Determine how many lines of the material below include "lists", and reply with that number alone.

[Start of Attachment]

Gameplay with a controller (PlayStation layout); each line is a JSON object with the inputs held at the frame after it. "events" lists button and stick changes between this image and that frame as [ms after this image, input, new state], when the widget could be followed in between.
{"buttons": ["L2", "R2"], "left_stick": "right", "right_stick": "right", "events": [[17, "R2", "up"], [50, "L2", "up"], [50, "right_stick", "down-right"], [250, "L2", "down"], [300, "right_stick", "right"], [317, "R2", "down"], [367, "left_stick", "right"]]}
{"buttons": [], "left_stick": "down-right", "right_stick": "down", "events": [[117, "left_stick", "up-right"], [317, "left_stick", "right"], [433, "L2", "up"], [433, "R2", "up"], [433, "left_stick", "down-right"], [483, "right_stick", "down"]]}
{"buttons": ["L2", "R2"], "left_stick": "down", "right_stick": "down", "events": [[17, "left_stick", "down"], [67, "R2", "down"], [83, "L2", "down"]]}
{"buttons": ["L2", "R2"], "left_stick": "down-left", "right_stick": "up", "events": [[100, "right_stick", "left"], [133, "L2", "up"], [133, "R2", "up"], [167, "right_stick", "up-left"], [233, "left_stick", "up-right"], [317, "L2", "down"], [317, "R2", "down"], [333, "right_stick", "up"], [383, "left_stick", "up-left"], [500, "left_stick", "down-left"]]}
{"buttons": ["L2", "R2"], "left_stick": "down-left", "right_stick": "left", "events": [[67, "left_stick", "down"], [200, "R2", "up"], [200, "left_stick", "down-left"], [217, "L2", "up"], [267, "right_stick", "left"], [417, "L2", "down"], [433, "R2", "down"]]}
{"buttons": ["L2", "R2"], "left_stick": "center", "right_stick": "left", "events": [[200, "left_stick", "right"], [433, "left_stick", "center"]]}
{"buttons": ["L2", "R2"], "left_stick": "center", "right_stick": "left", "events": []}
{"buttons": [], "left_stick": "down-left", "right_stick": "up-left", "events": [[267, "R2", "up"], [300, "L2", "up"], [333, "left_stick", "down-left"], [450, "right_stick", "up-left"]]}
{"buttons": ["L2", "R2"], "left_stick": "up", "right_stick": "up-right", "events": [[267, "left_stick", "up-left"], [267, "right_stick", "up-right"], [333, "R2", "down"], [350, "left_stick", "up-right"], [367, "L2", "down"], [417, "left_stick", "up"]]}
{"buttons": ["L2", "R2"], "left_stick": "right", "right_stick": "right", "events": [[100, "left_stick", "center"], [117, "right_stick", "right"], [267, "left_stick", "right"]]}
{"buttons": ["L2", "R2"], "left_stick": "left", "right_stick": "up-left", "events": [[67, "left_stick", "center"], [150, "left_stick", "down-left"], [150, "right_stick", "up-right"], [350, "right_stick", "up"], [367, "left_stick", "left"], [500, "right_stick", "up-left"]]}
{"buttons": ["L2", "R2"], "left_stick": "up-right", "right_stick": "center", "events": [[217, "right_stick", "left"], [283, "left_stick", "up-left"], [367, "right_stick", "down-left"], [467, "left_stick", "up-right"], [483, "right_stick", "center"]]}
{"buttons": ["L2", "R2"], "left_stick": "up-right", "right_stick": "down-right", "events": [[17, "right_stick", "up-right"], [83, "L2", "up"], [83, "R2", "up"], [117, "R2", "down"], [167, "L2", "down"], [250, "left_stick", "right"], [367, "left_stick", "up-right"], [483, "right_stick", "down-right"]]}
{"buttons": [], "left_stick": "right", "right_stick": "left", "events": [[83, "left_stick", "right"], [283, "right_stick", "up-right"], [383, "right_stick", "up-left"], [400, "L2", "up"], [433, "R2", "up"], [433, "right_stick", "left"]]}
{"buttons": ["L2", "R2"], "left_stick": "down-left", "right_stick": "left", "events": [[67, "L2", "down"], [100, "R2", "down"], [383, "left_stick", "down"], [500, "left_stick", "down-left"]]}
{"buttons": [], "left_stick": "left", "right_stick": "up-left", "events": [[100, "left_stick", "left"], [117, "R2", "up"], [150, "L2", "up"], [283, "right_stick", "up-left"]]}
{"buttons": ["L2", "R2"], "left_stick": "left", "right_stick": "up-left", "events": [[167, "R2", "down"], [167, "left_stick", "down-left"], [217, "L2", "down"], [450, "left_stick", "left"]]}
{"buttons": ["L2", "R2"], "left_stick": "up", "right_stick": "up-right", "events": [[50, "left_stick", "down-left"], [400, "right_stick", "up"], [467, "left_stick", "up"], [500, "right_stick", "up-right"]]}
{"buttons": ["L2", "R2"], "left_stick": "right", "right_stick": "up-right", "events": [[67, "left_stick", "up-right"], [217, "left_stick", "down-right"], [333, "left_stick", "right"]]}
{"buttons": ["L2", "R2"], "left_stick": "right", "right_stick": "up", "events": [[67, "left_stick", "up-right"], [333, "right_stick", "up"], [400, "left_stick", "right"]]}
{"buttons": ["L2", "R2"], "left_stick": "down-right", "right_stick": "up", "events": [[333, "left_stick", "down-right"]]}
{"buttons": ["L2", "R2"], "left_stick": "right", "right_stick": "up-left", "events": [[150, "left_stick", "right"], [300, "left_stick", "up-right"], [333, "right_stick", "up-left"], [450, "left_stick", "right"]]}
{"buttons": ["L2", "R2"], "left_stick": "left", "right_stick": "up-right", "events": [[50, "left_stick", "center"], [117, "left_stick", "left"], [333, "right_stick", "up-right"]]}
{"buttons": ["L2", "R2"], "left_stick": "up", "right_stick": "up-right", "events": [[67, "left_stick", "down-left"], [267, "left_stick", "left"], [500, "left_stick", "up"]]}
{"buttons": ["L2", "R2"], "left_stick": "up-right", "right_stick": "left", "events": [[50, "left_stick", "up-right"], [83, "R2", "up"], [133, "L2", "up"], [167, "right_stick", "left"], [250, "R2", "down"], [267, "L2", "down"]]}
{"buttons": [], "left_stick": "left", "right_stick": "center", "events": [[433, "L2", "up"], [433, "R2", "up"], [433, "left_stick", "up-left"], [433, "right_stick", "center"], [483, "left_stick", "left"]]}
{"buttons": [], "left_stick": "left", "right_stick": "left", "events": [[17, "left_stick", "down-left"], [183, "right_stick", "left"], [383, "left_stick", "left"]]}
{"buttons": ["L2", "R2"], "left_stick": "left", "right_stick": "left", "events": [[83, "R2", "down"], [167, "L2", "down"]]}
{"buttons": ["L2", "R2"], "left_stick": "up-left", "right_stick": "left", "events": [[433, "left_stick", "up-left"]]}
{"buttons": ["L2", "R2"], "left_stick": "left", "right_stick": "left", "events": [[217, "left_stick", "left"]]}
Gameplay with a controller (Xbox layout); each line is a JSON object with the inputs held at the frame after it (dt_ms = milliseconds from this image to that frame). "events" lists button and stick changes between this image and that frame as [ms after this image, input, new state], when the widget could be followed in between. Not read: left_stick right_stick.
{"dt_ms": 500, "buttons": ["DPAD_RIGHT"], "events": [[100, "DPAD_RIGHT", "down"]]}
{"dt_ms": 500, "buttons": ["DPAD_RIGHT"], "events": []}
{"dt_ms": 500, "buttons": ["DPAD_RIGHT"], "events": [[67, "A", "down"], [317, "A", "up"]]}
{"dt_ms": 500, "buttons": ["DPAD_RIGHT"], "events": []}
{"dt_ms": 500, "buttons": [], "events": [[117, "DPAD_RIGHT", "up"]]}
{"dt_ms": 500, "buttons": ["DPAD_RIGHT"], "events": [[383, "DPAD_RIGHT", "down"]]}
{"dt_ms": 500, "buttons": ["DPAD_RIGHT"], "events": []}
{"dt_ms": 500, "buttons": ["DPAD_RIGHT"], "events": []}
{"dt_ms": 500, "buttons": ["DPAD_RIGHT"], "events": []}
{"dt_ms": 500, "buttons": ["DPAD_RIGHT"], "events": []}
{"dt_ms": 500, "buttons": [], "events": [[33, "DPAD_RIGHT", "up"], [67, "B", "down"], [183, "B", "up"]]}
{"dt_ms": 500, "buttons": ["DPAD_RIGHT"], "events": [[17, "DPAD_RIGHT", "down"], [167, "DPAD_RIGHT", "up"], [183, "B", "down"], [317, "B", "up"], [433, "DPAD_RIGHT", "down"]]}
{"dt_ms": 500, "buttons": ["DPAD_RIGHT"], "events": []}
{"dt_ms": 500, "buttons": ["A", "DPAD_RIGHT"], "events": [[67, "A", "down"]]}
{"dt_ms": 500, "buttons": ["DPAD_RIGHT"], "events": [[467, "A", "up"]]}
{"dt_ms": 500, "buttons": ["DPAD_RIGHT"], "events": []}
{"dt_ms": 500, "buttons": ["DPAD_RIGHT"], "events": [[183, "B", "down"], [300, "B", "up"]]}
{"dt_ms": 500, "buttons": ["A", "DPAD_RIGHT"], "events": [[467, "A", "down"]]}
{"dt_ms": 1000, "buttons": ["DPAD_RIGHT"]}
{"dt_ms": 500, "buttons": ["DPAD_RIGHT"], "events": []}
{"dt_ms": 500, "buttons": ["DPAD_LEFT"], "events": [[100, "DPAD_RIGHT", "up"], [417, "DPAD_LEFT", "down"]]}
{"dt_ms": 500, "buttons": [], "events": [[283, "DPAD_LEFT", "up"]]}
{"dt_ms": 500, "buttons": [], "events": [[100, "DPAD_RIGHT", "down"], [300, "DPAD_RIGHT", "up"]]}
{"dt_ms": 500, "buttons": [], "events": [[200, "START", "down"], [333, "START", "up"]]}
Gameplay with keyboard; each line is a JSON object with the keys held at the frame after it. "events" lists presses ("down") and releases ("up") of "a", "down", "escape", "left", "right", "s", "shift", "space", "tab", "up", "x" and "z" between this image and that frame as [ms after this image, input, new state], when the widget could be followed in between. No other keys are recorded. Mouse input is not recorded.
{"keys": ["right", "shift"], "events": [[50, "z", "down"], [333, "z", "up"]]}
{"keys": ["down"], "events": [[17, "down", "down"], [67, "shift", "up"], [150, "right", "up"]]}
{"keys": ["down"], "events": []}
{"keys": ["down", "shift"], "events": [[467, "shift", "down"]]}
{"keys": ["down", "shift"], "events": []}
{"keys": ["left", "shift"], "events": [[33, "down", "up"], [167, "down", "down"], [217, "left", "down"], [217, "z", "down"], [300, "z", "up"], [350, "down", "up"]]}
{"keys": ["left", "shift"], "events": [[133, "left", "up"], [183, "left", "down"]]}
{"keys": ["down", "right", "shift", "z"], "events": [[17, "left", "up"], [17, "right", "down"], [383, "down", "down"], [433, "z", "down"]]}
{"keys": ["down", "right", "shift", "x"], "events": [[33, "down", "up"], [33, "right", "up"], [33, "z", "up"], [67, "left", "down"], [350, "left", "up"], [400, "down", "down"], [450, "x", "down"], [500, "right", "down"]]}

[End of Attachment]

→ **Exercise response**:
3